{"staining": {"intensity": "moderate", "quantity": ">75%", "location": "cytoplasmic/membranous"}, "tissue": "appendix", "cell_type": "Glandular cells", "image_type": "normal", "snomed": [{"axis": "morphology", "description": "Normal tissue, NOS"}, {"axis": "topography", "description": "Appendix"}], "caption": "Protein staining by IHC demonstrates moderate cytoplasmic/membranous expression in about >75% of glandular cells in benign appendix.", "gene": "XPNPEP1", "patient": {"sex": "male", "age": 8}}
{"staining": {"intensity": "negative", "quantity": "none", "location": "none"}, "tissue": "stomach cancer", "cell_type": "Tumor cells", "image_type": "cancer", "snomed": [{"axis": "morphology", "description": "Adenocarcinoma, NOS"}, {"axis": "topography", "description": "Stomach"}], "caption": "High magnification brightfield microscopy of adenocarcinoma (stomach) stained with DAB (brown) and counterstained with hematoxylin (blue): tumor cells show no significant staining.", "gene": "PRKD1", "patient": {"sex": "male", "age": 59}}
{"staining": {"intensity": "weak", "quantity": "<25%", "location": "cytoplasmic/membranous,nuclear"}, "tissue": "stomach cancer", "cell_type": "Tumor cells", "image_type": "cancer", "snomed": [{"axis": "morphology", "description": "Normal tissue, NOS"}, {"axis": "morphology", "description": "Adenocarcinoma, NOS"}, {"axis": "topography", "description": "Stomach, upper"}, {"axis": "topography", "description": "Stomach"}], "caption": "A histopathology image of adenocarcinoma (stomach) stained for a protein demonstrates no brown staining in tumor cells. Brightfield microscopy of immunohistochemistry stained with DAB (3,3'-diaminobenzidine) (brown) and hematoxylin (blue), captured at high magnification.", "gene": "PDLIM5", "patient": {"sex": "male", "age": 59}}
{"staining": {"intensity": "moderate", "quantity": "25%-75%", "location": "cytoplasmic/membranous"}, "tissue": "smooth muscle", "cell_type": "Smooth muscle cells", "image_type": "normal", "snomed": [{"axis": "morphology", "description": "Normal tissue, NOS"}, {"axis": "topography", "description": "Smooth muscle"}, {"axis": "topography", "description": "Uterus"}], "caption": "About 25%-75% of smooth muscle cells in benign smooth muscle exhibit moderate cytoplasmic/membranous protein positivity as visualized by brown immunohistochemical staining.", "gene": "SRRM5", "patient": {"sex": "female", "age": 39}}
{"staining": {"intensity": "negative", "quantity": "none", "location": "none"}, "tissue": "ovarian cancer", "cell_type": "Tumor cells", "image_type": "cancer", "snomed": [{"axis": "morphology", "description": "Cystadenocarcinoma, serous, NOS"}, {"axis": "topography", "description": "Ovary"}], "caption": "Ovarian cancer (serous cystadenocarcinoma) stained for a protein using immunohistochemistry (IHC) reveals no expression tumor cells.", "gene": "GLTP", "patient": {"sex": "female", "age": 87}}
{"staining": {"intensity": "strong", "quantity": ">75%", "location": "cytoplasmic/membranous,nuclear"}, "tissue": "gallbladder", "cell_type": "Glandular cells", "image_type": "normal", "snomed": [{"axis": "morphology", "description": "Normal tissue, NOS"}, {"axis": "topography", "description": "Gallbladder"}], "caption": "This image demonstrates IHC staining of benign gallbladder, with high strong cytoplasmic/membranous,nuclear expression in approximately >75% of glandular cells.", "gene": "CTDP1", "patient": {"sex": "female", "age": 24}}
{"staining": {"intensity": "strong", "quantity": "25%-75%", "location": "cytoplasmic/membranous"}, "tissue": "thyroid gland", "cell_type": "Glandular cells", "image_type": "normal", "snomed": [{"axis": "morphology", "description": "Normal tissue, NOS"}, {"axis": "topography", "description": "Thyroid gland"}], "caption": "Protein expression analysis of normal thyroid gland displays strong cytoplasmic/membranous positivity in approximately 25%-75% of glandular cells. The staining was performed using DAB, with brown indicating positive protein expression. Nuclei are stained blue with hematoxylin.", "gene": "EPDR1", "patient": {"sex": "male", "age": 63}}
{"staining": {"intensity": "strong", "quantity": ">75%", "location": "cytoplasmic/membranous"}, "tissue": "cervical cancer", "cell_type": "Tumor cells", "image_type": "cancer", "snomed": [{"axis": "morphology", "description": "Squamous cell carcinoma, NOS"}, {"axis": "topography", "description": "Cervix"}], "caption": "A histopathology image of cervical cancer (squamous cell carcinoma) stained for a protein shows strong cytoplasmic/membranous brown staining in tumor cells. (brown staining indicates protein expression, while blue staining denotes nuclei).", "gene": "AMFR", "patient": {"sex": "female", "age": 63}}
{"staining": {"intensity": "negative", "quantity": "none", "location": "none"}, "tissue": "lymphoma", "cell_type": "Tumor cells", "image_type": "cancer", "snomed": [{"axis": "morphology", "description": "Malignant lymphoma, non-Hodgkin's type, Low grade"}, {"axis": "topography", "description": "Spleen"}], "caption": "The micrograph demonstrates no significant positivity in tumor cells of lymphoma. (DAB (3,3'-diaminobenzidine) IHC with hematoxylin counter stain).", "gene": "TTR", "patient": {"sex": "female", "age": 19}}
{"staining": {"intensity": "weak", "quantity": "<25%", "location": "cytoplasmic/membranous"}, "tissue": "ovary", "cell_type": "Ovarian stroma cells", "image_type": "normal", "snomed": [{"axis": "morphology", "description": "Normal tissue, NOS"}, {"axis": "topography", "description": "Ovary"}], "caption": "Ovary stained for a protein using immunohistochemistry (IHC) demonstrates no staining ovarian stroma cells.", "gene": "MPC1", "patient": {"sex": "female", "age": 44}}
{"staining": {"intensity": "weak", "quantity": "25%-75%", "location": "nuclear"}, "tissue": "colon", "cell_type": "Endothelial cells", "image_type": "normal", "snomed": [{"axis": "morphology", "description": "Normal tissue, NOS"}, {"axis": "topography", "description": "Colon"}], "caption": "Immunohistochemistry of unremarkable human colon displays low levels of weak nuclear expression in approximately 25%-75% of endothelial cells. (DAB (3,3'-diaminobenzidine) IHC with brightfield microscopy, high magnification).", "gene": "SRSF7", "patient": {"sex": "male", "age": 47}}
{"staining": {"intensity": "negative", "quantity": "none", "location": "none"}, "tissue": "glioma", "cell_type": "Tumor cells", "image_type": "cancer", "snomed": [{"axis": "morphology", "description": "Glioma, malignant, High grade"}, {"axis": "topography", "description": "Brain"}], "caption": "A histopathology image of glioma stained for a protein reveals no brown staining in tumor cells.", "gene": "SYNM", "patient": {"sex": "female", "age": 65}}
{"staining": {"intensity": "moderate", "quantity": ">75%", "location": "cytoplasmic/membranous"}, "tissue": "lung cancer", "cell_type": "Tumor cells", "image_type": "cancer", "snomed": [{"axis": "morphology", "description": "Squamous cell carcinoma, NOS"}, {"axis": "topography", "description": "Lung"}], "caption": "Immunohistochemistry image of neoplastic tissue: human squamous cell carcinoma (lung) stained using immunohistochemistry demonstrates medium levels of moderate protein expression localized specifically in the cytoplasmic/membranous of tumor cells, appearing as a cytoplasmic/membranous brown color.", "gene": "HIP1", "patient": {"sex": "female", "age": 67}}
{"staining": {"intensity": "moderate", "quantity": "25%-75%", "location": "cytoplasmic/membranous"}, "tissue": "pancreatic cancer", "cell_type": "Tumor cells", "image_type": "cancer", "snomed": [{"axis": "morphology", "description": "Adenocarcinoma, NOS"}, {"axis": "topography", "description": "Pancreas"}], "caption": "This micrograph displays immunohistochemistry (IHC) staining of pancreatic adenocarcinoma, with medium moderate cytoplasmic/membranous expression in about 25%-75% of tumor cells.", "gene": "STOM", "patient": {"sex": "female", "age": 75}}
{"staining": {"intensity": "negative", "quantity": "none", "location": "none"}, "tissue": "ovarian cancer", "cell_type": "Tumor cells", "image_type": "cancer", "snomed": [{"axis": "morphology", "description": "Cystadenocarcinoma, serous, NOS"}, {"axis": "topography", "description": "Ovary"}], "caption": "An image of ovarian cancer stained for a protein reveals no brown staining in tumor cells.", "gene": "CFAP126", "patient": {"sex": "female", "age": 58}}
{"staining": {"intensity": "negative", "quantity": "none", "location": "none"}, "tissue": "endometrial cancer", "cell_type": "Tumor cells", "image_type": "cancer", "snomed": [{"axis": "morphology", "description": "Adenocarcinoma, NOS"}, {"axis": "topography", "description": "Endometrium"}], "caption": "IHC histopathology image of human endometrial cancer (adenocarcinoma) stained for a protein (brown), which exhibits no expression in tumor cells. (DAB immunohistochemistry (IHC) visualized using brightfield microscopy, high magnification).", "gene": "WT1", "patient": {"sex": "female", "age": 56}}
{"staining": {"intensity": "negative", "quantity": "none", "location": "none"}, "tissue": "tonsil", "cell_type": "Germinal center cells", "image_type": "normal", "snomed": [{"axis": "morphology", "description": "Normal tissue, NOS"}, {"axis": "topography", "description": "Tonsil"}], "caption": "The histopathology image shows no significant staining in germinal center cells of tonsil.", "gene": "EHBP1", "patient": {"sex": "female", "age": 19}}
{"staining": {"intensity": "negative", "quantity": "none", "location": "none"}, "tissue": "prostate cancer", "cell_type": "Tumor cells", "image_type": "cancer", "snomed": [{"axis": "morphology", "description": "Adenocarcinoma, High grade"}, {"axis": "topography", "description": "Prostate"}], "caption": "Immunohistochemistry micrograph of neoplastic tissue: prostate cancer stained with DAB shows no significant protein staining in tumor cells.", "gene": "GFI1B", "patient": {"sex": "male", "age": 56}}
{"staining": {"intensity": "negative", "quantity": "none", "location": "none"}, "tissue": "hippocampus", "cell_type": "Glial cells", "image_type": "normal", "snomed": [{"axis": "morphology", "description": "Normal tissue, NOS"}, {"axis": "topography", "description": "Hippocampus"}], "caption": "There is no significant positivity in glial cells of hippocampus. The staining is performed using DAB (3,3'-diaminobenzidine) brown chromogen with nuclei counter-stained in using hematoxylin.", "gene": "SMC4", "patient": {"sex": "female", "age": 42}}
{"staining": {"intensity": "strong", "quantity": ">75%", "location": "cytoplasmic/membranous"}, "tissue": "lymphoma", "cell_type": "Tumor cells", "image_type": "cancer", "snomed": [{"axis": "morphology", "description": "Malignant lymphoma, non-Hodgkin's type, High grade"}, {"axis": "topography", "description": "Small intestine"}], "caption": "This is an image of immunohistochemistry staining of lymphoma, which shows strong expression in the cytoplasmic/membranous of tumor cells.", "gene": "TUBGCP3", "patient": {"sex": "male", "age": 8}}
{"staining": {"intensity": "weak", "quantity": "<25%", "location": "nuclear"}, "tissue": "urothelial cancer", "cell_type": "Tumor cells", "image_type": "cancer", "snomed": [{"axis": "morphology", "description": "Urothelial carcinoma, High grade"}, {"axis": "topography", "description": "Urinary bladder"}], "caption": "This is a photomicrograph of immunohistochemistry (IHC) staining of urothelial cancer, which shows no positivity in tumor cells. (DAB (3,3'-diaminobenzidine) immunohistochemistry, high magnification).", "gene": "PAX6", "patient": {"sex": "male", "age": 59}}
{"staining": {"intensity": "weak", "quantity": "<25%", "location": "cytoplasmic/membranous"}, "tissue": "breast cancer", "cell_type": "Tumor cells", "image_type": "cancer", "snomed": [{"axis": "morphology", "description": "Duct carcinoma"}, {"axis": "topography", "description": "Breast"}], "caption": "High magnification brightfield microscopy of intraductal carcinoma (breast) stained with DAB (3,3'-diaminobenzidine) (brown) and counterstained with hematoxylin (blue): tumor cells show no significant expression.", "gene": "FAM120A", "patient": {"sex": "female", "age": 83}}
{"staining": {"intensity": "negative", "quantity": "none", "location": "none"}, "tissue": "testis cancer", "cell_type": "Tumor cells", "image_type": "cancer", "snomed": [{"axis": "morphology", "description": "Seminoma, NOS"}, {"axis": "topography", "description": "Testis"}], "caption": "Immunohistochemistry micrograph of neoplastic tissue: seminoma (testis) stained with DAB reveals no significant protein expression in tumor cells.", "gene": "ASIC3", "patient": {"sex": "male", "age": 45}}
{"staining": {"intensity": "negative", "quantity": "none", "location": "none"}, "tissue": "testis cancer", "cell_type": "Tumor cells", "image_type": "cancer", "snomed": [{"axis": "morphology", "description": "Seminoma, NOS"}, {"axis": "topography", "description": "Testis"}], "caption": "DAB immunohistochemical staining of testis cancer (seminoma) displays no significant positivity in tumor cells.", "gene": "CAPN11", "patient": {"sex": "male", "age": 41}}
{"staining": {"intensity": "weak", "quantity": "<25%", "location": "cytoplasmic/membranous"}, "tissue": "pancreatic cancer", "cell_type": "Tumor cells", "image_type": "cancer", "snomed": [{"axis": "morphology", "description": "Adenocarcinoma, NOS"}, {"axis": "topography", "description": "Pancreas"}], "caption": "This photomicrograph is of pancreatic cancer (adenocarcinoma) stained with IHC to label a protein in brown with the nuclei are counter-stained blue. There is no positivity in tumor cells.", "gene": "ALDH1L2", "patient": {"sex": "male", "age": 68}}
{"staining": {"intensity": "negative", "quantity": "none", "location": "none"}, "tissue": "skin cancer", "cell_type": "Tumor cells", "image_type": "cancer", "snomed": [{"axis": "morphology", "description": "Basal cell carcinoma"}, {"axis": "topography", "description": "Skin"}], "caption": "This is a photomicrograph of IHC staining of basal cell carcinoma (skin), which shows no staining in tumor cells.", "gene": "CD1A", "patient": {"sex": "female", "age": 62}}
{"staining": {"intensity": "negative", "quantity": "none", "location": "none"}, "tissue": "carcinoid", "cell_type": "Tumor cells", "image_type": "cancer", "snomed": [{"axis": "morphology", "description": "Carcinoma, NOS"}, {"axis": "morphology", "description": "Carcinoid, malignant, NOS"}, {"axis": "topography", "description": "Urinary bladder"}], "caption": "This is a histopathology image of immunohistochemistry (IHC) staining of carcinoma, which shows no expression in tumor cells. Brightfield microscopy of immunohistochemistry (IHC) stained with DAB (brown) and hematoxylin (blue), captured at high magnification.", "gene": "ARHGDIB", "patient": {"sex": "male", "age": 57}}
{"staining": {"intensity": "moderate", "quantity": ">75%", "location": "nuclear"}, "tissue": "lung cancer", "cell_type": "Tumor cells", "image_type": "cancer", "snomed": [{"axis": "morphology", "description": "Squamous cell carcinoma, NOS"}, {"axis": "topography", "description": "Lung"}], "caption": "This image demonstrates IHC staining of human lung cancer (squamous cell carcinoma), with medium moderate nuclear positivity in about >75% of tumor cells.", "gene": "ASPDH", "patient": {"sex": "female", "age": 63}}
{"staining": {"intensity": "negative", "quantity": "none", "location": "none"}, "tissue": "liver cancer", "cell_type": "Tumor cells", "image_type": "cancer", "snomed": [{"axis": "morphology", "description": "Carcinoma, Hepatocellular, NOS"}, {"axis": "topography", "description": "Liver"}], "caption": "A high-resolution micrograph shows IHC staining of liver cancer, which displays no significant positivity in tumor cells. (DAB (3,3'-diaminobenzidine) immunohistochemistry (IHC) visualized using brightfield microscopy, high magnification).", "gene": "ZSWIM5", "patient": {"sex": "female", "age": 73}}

### Prompt:
Repeat the data word for word, starting at its first line and stopping after the line that contains "image of adenocarcinoma".

### Finished exercise:
{"staining": {"intensity": "moderate", "quantity": ">75%", "location": "cytoplasmic/membranous"}, "tissue": "appendix", "cell_type": "Glandular cells", "image_type": "normal", "snomed": [{"axis": "morphology", "description": "Normal tissue, NOS"}, {"axis": "topography", "description": "Appendix"}], "caption": "Protein staining by IHC demonstrates moderate cytoplasmic/membranous expression in about >75% of glandular cells in benign appendix.", "gene": "XPNPEP1", "patient": {"sex": "male", "age": 8}}
{"staining": {"intensity": "negative", "quantity": "none", "location": "none"}, "tissue": "stomach cancer", "cell_type": "Tumor cells", "image_type": "cancer", "snomed": [{"axis": "morphology", "description": "Adenocarcinoma, NOS"}, {"axis": "topography", "description": "Stomach"}], "caption": "High magnification brightfield microscopy of adenocarcinoma (stomach) stained with DAB (brown) and counterstained with hematoxylin (blue): tumor cells show no significant staining.", "gene": "PRKD1", "patient": {"sex": "male", "age": 59}}
{"staining": {"intensity": "weak", "quantity": "<25%", "location": "cytoplasmic/membranous,nuclear"}, "tissue": "stomach cancer", "cell_type": "Tumor cells", "image_type": "cancer", "snomed": [{"axis": "morphology", "description": "Normal tissue, NOS"}, {"axis": "morphology", "description": "Adenocarcinoma, NOS"}, {"axis": "topography", "description": "Stomach, upper"}, {"axis": "topography", "description": "Stomach"}], "caption": "A histopathology image of adenocarcinoma (stomach) stained for a protein demonstrates no brown staining in tumor cells. Brightfield microscopy of immunohistochemistry stained with DAB (3,3'-diaminobenzidine) (brown) and hematoxylin (blue), captured at high magnification.", "gene": "PDLIM5", "patient": {"sex": "male", "age": 59}}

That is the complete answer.